Issue (i): whether the issuer company and its promoter were liable for restraint from accessing the securities market for failure to dispatch composite application forms in the manner prescribed and for issuing a false advertisement regarding dispatch
Analysis: The issuer was under the primary obligation to ensure dispatch of the abridged letter of offer and composite application forms by registered post or speed post within the prescribed time. The admitted position was that the forms were not so dispatched. The company could not avoid liability by placing the blame on the registrar to the issue. The advertisement issued in the company's name, and approved by it, falsely stated that the forms had been dispatched by registered post or speed post, and this supported the inference that the false statement was part of the same transaction. In such circumstances, restraint under the SEBI Act was within the regulatory power intended to protect the securities market.
Conclusion: The restraint order on this ground was upheld against the issuer company and the promoter.
Issue (ii): whether the other violations relating to public disclosures, agreement with the registrar and handing over of records justified regulatory action
Analysis: The remaining violations concerned failure to publish a newspaper notice about material developments, absence of a valid agreement with the registrar, and non-handing over of records. Though these defaults were treated as less serious than the core violation, they still formed part of the overall pattern of non-compliance in the rights issue process. The existence of the main breach and the misleading advertisement made the regulatory response sustainable notwithstanding that some individual defaults were comparatively minor.
Conclusion: These additional violations also supported the impugned action and did not invalidate it.
Issue (iii): whether denial of cross-examination vitiated the proceedings
Analysis: No written request for cross-examination was shown, and the admitted factual foundation of non-dispatch of the forms and the misleading advertisement rendered cross-examination of the registrar, merchant banker or postal authorities unnecessary.
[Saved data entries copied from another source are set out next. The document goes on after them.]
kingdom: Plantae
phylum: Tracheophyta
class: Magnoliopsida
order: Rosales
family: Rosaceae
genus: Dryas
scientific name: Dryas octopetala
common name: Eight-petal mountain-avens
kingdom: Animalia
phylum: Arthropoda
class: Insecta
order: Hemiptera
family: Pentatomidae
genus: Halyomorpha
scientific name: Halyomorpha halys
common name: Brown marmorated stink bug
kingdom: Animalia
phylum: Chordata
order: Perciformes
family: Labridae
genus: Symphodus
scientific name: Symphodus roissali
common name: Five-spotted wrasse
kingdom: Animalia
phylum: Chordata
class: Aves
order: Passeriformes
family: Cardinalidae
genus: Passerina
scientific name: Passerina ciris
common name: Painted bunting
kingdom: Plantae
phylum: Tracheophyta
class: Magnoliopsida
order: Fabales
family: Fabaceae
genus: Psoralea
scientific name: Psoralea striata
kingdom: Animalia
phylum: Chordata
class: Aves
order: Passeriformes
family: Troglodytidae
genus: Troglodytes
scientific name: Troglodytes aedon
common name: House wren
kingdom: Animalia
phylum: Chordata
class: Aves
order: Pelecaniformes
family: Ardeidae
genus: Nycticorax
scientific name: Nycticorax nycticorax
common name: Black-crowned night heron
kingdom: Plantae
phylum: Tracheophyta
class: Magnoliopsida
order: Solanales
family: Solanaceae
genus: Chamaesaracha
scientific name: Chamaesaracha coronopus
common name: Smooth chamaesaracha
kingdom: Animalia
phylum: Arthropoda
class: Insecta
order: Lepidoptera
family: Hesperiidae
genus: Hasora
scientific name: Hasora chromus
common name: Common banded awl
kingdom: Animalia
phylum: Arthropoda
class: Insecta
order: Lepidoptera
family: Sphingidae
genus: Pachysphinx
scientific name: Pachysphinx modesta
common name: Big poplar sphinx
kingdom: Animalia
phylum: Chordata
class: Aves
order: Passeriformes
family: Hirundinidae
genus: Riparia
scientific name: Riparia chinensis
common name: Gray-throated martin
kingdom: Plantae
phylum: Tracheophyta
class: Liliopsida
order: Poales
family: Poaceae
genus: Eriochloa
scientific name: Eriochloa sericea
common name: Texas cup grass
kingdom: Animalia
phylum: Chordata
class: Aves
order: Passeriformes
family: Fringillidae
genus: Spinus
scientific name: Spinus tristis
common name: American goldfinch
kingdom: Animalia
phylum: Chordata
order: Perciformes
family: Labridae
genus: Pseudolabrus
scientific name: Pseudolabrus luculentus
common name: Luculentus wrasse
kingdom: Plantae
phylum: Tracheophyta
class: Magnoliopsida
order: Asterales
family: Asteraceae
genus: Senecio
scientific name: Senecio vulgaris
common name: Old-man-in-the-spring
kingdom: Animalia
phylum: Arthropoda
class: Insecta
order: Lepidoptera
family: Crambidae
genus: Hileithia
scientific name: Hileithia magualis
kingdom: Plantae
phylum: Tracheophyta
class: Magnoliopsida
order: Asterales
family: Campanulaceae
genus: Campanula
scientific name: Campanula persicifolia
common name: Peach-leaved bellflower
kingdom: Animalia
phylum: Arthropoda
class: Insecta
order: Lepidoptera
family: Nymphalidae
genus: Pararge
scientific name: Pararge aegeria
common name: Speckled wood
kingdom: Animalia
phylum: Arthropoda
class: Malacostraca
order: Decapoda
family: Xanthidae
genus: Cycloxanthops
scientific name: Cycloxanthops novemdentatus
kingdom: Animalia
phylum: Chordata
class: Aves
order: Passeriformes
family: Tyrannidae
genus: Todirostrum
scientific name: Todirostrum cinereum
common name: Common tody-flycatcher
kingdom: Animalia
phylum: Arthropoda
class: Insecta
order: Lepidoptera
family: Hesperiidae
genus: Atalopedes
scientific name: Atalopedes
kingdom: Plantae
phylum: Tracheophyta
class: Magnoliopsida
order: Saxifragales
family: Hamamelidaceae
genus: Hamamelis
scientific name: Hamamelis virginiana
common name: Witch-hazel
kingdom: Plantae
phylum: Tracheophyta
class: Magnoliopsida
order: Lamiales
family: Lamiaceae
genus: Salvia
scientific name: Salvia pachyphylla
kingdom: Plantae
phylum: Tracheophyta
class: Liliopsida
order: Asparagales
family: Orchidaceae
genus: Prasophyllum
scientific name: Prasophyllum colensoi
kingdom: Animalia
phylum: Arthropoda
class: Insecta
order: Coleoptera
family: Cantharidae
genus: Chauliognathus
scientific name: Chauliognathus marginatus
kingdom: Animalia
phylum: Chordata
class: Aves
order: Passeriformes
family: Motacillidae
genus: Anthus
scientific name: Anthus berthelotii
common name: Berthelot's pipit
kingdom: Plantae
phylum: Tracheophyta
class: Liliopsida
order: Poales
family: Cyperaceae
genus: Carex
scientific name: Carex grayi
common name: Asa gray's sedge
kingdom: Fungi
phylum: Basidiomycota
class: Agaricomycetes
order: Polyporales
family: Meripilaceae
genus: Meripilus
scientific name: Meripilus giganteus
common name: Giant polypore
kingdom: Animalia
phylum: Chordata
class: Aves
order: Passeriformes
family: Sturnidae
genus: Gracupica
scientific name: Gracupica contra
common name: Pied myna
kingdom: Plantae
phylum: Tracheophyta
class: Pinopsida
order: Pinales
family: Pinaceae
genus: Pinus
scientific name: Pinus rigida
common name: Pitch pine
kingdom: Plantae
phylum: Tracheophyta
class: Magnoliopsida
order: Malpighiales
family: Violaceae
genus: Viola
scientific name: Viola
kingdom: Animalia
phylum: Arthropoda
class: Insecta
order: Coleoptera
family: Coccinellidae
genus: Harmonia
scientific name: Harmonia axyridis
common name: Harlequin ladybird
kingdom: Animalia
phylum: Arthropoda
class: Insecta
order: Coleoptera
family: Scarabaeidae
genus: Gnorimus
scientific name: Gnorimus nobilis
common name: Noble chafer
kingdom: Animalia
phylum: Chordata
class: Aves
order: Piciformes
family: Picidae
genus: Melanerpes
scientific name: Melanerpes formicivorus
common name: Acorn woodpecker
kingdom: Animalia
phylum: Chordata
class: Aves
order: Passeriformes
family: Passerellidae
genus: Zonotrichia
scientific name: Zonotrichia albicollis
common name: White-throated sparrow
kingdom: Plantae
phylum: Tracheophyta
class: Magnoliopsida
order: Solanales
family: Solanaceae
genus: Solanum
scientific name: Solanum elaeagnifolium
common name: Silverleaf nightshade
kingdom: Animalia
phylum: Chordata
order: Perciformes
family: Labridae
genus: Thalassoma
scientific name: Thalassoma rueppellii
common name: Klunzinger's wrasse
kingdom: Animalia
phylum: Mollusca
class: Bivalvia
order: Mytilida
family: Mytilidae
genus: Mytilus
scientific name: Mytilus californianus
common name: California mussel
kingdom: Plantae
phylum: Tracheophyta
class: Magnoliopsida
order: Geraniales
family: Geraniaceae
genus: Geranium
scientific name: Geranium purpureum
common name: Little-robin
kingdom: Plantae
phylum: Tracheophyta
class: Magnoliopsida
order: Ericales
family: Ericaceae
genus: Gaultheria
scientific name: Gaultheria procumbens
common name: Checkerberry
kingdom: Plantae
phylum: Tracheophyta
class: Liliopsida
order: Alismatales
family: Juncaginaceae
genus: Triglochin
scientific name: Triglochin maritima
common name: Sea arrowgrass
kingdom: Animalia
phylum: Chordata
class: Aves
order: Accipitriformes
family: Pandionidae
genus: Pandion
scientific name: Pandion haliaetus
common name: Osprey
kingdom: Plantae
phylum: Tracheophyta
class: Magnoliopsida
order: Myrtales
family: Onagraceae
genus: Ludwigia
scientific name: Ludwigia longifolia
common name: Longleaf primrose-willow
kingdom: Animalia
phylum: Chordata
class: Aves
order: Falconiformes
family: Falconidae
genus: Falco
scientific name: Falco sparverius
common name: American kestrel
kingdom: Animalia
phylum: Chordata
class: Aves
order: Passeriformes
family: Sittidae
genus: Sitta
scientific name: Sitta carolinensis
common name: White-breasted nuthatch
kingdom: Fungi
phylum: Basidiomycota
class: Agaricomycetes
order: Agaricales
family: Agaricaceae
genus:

The proceedings were not shown to be unfair on that account.
Conclusion: The plea of violation of natural justice was rejected.
Issue (iv): whether the promoter could be held responsible on the facts of the case
Analysis: The promoter was closely connected with the rights issue and stood to benefit from the failure of dispatch, which would facilitate subscription to unsubscribed shares. The surrounding circumstances, including the relationship with the registrar's management and the bounced cheques, justified the inference that the promoter was not a passive figure and was properly brought within the restraint order.
Conclusion: The action against the promoter was sustained.
Final Conclusion: The securities market restraint and allied regulatory findings were sustained, and the appeal failed in its entirety.
Ratio Decidendi: An issuer remains primarily responsible for compliance with the disclosure and dispatch requirements in a rights issue, and where the admitted breach is accompanied by a misleading market communication, SEBI may impose a market-access restraint under its protective powers even if the misconduct is attributed in part to intermediaries.